Die Ressourcen des Unternehmens lassen sich am besten nutzen, wenn das Verhältnis zwischen den Führungskräften und den Mitarbeitern kooperativ und konsensorientiert

gestaltet wird. Dabei sollte die moderne Diskursethik Leitbild für den Umgang mit einander sein. Das bedeutet, dass eine gegenseitige Anerkennung des Gegenübers als Gesprächspartner vorhanden ist, sowie die Einhaltung des Grundsatzes, dass alle Betroffenen einer Entscheidung an derselben beteiligt werden müssen.
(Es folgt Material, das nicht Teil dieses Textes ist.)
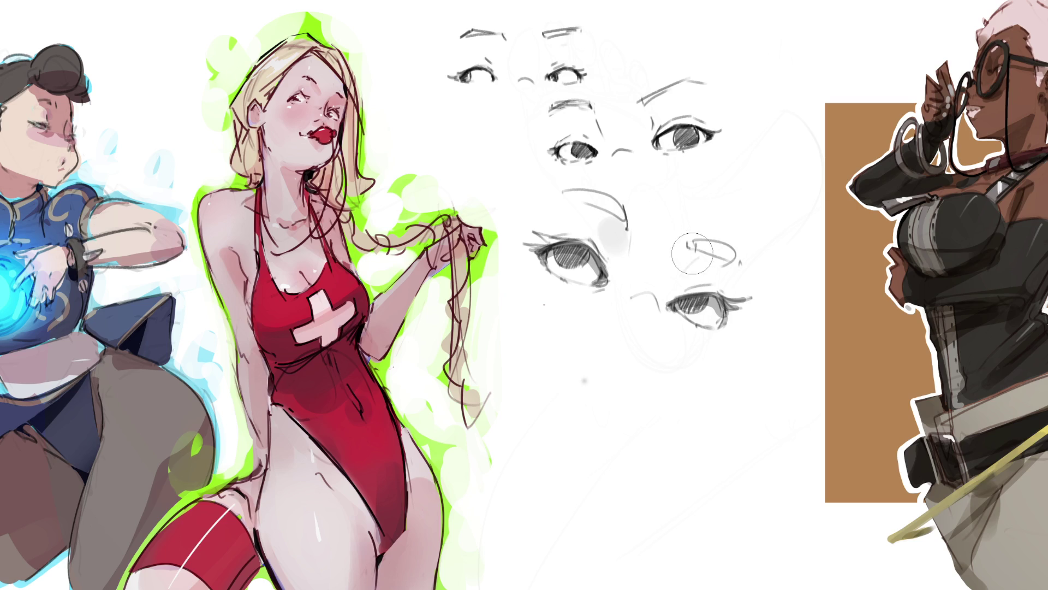
pyautogui.moveTo(695, 262)
pyautogui.mouseDown()
pyautogui.moveTo(682, 276)
pyautogui.moveTo(695, 257)
pyautogui.mouseUp()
Auch Führungskräfte können in Loyalitätskonflikte geraten, nämlich wenn sie zwischen den Erfolgszielen des Unternehmens und den dafür in Kauf zu nehmenden Nebenwirkungen, die auch unbeteiligte dritte betreffen können, abwägen müssen. Wie kann ein Konflikt zwischen Karriere und Integrität entschärft werden? Wirtschaftsethiker wie Peter Ulrich und Bruno Staffelbach fordern schon seit einigen Jahren einen Ethikkodex für Führungskräfte. Könnten sich verantwortungsbewusste Führungskräfte auf eine gemeinsame Standesethik verständigen, würde der Druck auf den Einzelnen sinken. Es wäre eine Aufgabe der entsprechenden Berufsverbände das durchzusetzen.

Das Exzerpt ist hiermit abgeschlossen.